What to work on | Exclude the pictures; give every entry again exactly as written.

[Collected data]

______

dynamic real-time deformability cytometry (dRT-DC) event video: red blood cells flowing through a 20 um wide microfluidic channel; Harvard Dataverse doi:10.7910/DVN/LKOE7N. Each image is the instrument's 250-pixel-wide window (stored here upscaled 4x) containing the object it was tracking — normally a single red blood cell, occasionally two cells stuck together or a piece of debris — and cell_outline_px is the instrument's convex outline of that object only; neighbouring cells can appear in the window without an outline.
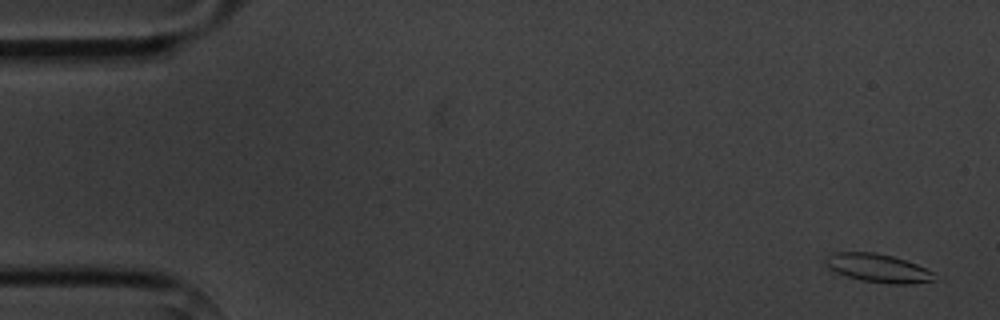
{"species": "common noctule bat (a hibernating species)", "species_latin": "Nyctalus noctula", "temperature_condition": "cold", "stored_images_in_passage": 9, "camera_frame_rate_fps": 3000, "um_per_image_px": 0.085, "animal": {"sex": "male", "body_mass_g": 20.1, "forearm_length_mm": 53.5}, "frame": {"image": 1, "passage_image": 1, "time_ms": 0.0, "image_size_px": [1000, 320], "cell_outline_px": [[936, 280], [912, 284], [888, 284], [860, 280], [836, 272], [828, 268], [824, 260], [824, 256], [836, 252], [876, 252], [892, 256], [916, 264], [936, 272]], "centroid_in_image_um": [74.65, 22.79], "position_along_channel_um": 10.3, "area_um2": 18.26}}
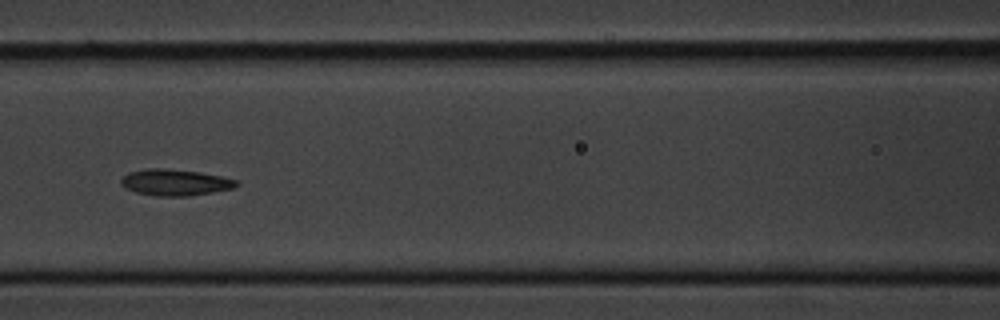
{"frame": {"image": 2, "passage_image": 7, "time_ms": 7.333, "image_size_px": [1000, 320], "cell_outline_px": [[240, 184], [232, 188], [212, 192], [188, 196], [160, 196], [136, 192], [124, 188], [120, 184], [120, 180], [128, 172], [148, 168], [168, 168], [200, 172], [220, 176], [236, 180]], "centroid_in_image_um": [14.85, 15.49], "position_along_channel_um": 151.8, "area_um2": 17.69}}
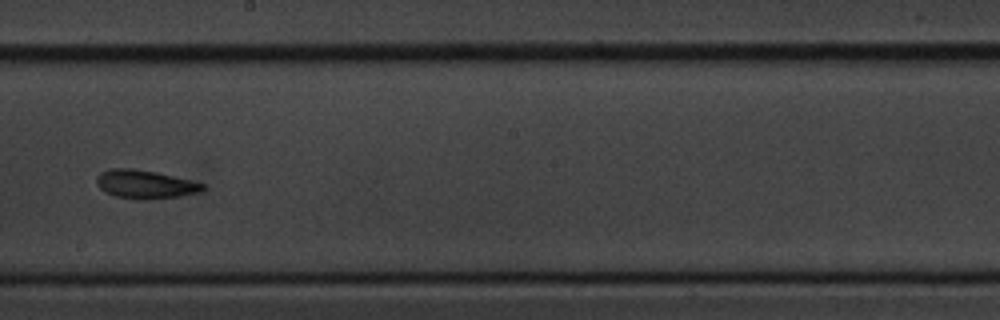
{"frame": {"image": 3, "passage_image": 9, "time_ms": 9.667, "image_size_px": [1000, 320], "cell_outline_px": [[204, 188], [200, 192], [180, 196], [144, 200], [136, 200], [116, 196], [104, 192], [96, 184], [96, 176], [100, 172], [108, 168], [132, 168], [156, 172], [204, 184]], "centroid_in_image_um": [12.26, 15.67], "position_along_channel_um": 235.9, "area_um2": 17.69}}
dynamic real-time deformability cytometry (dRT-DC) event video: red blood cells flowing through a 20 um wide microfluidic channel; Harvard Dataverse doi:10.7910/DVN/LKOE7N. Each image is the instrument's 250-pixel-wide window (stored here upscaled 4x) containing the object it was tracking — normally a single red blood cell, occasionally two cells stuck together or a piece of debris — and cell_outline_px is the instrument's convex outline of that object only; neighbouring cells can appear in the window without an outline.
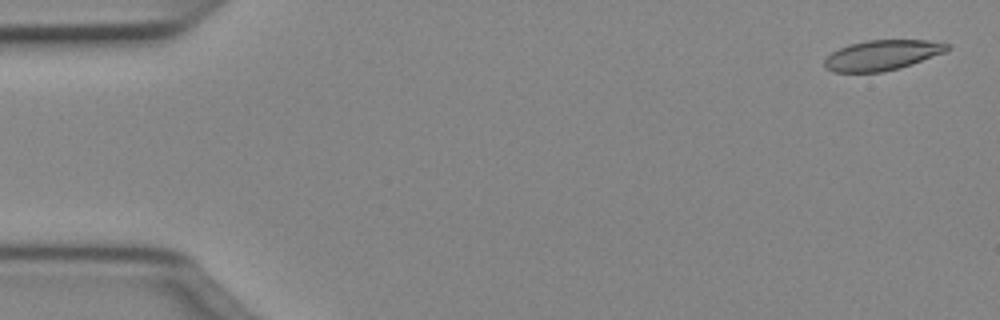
{"species": "Egyptian fruit bat (a non-hibernating species)", "species_latin": "Rousettus aegyptiacus", "temperature_condition": "cold", "stored_images_in_passage": 13, "camera_frame_rate_fps": 3000, "um_per_image_px": 0.085, "animal": {"sex": "female"}, "frame": {"image": 1, "passage_image": 2, "time_ms": 0.333, "image_size_px": [1000, 320], "cell_outline_px": [[952, 48], [944, 52], [912, 64], [900, 68], [884, 72], [832, 72], [824, 68], [824, 60], [832, 52], [848, 44], [868, 40], [928, 40], [948, 44]], "centroid_in_image_um": [74.96, 4.69], "position_along_channel_um": 10.0, "area_um2": 21.62}}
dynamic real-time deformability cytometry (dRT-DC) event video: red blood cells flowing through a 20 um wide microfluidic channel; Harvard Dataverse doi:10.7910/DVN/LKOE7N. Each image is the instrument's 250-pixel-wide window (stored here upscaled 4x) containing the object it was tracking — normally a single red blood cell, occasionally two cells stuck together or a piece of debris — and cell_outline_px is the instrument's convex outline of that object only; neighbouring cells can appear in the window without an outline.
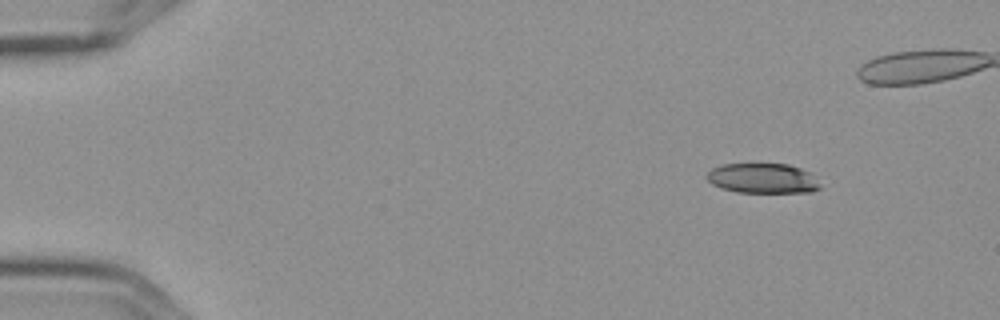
{"species": "Egyptian fruit bat (a non-hibernating species)", "species_latin": "Rousettus aegyptiacus", "temperature_condition": "cold", "stored_images_in_passage": 5, "camera_frame_rate_fps": 3000, "um_per_image_px": 0.085, "frame": {"image": 1, "passage_image": 1, "time_ms": 0.0, "image_size_px": [1000, 320], "cell_outline_px": [[820, 188], [812, 192], [736, 192], [720, 188], [712, 184], [704, 176], [712, 168], [720, 164], [788, 164], [800, 168], [808, 172], [820, 184]], "centroid_in_image_um": [64.78, 15.16], "position_along_channel_um": 20.2, "area_um2": 19.77}}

______

Full answer |
dynamic real-time deformability cytometry (dRT-DC) event video: red blood cells flowing through a 20 um wide microfluidic channel; Harvard Dataverse doi:10.7910/DVN/LKOE7N. Each image is the instrument's 250-pixel-wide window (stored here upscaled 4x) containing the object it was tracking — normally a single red blood cell, occasionally two cells stuck together or a piece of debris — and cell_outline_px is the instrument's convex outline of that object only; neighbouring cells can appear in the window without an outline.
{"species": "common noctule bat (a hibernating species)", "species_latin": "Nyctalus noctula", "temperature_condition": "cold", "stored_images_in_passage": 9, "camera_frame_rate_fps": 3000, "um_per_image_px": 0.085, "animal": {"sex": "male", "body_mass_g": 20.1, "forearm_length_mm": 53.5}, "frame": {"image": 1, "passage_image": 1, "time_ms": 0.0, "image_size_px": [1000, 320], "cell_outline_px": [[936, 280], [912, 284], [888, 284], [860, 280], [836, 272], [828, 268], [824, 260], [824, 256], [836, 252], [876, 252], [892, 256], [916, 264], [936, 272]], "centroid_in_image_um": [74.65, 22.79], "position_along_channel_um": 10.3, "area_um2": 18.26}}
{"frame": {"image": 2, "passage_image": 7, "time_ms": 7.333, "image_size_px": [1000, 320], "cell_outline_px": [[240, 184], [232, 188], [212, 192], [188, 196], [160, 196], [136, 192], [124, 188], [120, 184], [120, 180], [128, 172], [148, 168], [168, 168], [200, 172], [220, 176], [236, 180]], "centroid_in_image_um": [14.85, 15.49], "position_along_channel_um": 151.8, "area_um2": 17.69}}
{"frame": {"image": 3, "passage_image": 9, "time_ms": 9.667, "image_size_px": [1000, 320], "cell_outline_px": [[204, 188], [200, 192], [180, 196], [144, 200], [136, 200], [116, 196], [104, 192], [96, 184], [96, 176], [100, 172], [108, 168], [132, 168], [156, 172], [204, 184]], "centroid_in_image_um": [12.26, 15.67], "position_along_channel_um": 235.9, "area_um2": 17.69}}
dynamic real-time deformability cytometry (dRT-DC) event video: red blood cells flowing through a 20 um wide microfluidic channel; Harvard Dataverse doi:10.7910/DVN/LKOE7N. Each image is the instrument's 250-pixel-wide window (stored here upscaled 4x) containing the object it was tracking — normally a single red blood cell, occasionally two cells stuck together or a piece of debris — and cell_outline_px is the instrument's convex outline of that object only; neighbouring cells can appear in the window without an outline.
{"species": "Egyptian fruit bat (a non-hibernating species)", "species_latin": "Rousettus aegyptiacus", "temperature_condition": "cold", "stored_images_in_passage": 13, "camera_frame_rate_fps": 3000, "um_per_image_px": 0.085, "animal": {"sex": "female"}, "frame": {"image": 1, "passage_image": 2, "time_ms": 0.333, "image_size_px": [1000, 320], "cell_outline_px": [[952, 48], [944, 52], [912, 64], [900, 68], [884, 72], [832, 72], [824, 68], [824, 60], [832, 52], [848, 44], [868, 40], [928, 40], [948, 44]], "centroid_in_image_um": [74.96, 4.69], "position_along_channel_um": 10.0, "area_um2": 21.62}}
dynamic real-time deformability cytometry (dRT-DC) event video: red blood cells flowing through a 20 um wide microfluidic channel; Harvard Dataverse doi:10.7910/DVN/LKOE7N. Each image is the instrument's 250-pixel-wide window (stored here upscaled 4x) containing the object it was tracking — normally a single red blood cell, occasionally two cells stuck together or a piece of debris — and cell_outline_px is the instrument's convex outline of that object only; neighbouring cells can appear in the window without an outline.
{"species": "Egyptian fruit bat (a non-hibernating species)", "species_latin": "Rousettus aegyptiacus", "temperature_condition": "cold", "stored_images_in_passage": 5, "camera_frame_rate_fps": 3000, "um_per_image_px": 0.085, "frame": {"image": 1, "passage_image": 1, "time_ms": 0.0, "image_size_px": [1000, 320], "cell_outline_px": [[820, 188], [812, 192], [736, 192], [720, 188], [712, 184], [704, 176], [712, 168], [720, 164], [788, 164], [800, 168], [808, 172], [820, 184]], "centroid_in_image_um": [64.78, 15.16], "position_along_channel_um": 20.2, "area_um2": 19.77}}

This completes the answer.